Reproduce in full, word for word, the passage below on classifying sensed objects by antenna phase measurements.

### Supplied text
====
As used herein, the phrase “based on” shall not be construed as a reference to a closed set of information, one or more conditions, one or more factors, or the like. In other words, the phrase “based on A” (where “A” may be information, a condition, a factor, or the like) shall be construed as “based at least on A” unless specifically recited differently.

The following aspects are illustrative only and may be combined with other aspects or teachings described herein, without limitation.

• • Aspect 1 is a method of wireless communication at a sensing entity, comprising: receiving, from a network entity, a sensing configuration, wherein the sensing configuration indicates at least one measurement of a phase or a phase difference for classification of objects in sensing operations, wherein the at least one measurement is associated with a set of antennas of the sensing entity; sensing, based on the sensing configuration, at least one object via the set of antennas; performing the at least one measurement of the phase and the phase difference associated with the at least one sensed object; and providing, for the network entity and based on the sensing configuration, an indication of the at least one performed measurement of the phase or the phase difference.
  • Aspect 2 is the method of aspect 1, further comprising: receiving, from the network entity, a second indication of a neural network (NN) model for inference; and classifying, via the NN model, the at least one sensed object based on the phase or the phase difference from the set of antennas of the sensing entity.
  • Aspect 3 is the method of aspect 2, wherein classifying, via the NN model, the at least one sensed object based on the phase or the phase difference includes classifying the at least one sensed object based on a variance of the phase difference.
  • Aspect 4 is the method of aspect 2, wherein providing the indication of the at least one performed measurement of the phase or the phase difference includes providing, for the network entity and based on the sensing configuration, an object classification that is based on the classification of the at least one sensed object.
====
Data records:
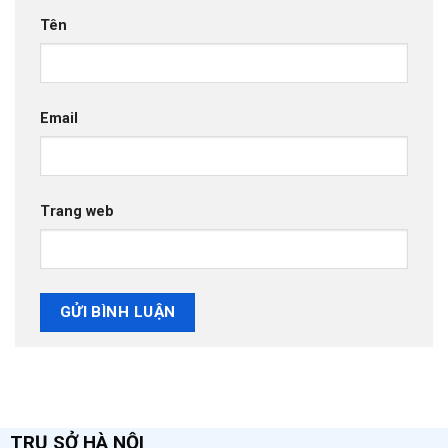
Tên
Email
Trang web
TRỤ SỞ HÀ NỘI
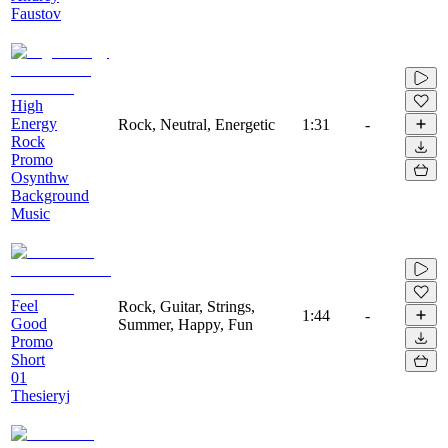
Faustov
High
Energy
Rock, Neutral, Energetic
1:31
-
Rock
Promo
Osynthw
Background
Music
Feel
Rock, Guitar, Strings,
1:44
-
Good
Summer, Happy, Fun
Promo
Short
01
Thesieryj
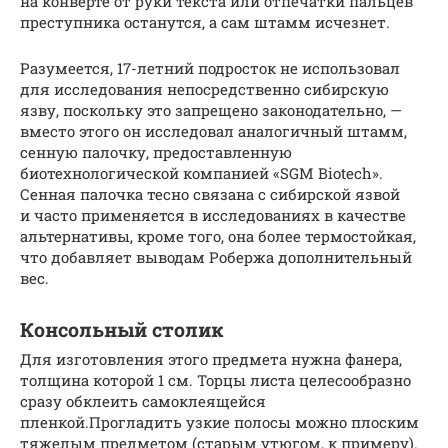
на конверте от руки текста или отпечатки пальцев
преступника останутся, а сам штамм исчезнет.
Разумеется, 17-летний подросток не использовал
для исследования непосредственно сибирскую
язву, поскольку это запрещено законодательно, —
вместо этого он исследовал аналогичный штамм,
сенную палочку, предоставленную
биотехнологической компанией «SGM Biotech».
Сенная палочка тесно связана с сибирской язвой
и часто применяется в исследованиях в качестве
альтернативы, кроме того, она более термостойкая,
что добавляет выводам Робержа дополнительный
вес.
Консольный столик
Для изготовления этого предмета нужна фанера,
толщина которой 1 см. Торцы листа целесообразно
сразу обклеить самоклеящейся
пленкой.Прогладить узкие полосы можно плоским
тяжелым предметом (старым утюгом, к примеру).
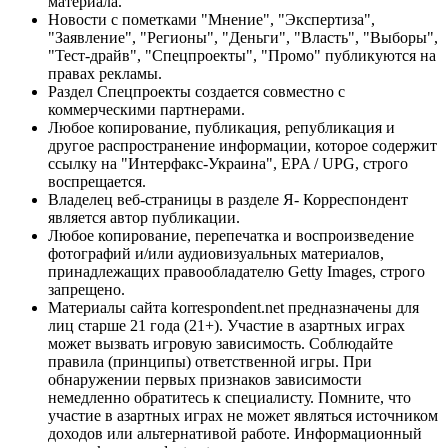
материала.
Новости с пометками "Мнение", "Экспертиза",
"Заявление", "Регионы", "Деньги", "Власть", "Выборы",
"Тест-драйв", "Спецпроекты", "Промо" публикуются на
правах рекламы.
Раздел Спецпроекты создается совместно с
коммерческими партнерами.
Любое копирование, публикация, републикация и
другое распространение информации, которое содержит
ссылку на "Интерфакс-Украина", EPA / UPG, строго
воспрещается.
Владелец веб-страницы в разделе Я- Корреспондент
является автор публикации.
Любое копирование, перепечатка и воспроизведение
фотографий и/или аудиовизуальных материалов,
принадлежащих правообладателю Getty Images, строго
запрещено.
Материалы сайта korrespondent.net предназначены для
лиц старше 21 года (21+). Участие в азартных играх
может вызвать игровую зависимость. Соблюдайте
правила (принципы) ответственной игры. При
обнаружении первых признаков зависимости
немедленно обратитесь к специалисту. Помните, что
участие в азартных играх не может являться источником
доходов или альтернативой работе. Информационный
====
### Solved exercise
As used herein, the phrase “based on” shall not be construed as a reference to a closed set of information, one or more conditions, one or more factors, or the like. In other words, the phrase “based on A” (where “A” may be information, a condition, a factor, or the like) shall be construed as “based at least on A” unless specifically recited differently.

The following aspects are illustrative only and may be combined with other aspects or teachings described herein, without limitation.

• • Aspect 1 is a method of wireless communication at a sensing entity, comprising: receiving, from a network entity, a sensing configuration, wherein the sensing configuration indicates at least one measurement of a phase or a phase difference for classification of objects in sensing operations, wherein the at least one measurement is associated with a set of antennas of the sensing entity; sensing, based on the sensing configuration, at least one object via the set of antennas; performing the at least one measurement of the phase and the phase difference associated with the at least one sensed object; and providing, for the network entity and based on the sensing configuration, an indication of the at least one performed measurement of the phase or the phase difference.
  • Aspect 2 is the method of aspect 1, further comprising: receiving, from the network entity, a second indication of a neural network (NN) model for inference; and classifying, via the NN model, the at least one sensed object based on the phase or the phase difference from the set of antennas of the sensing entity.
  • Aspect 3 is the method of aspect 2, wherein classifying, via the NN model, the at least one sensed object based on the phase or the phase difference includes classifying the at least one sensed object based on a variance of the phase difference.
  • Aspect 4 is the method of aspect 2, wherein providing the indication of the at least one performed measurement of the phase or the phase difference includes providing, for the network entity and based on the sensing configuration, an object classification that is based on the classification of the at least one sensed object.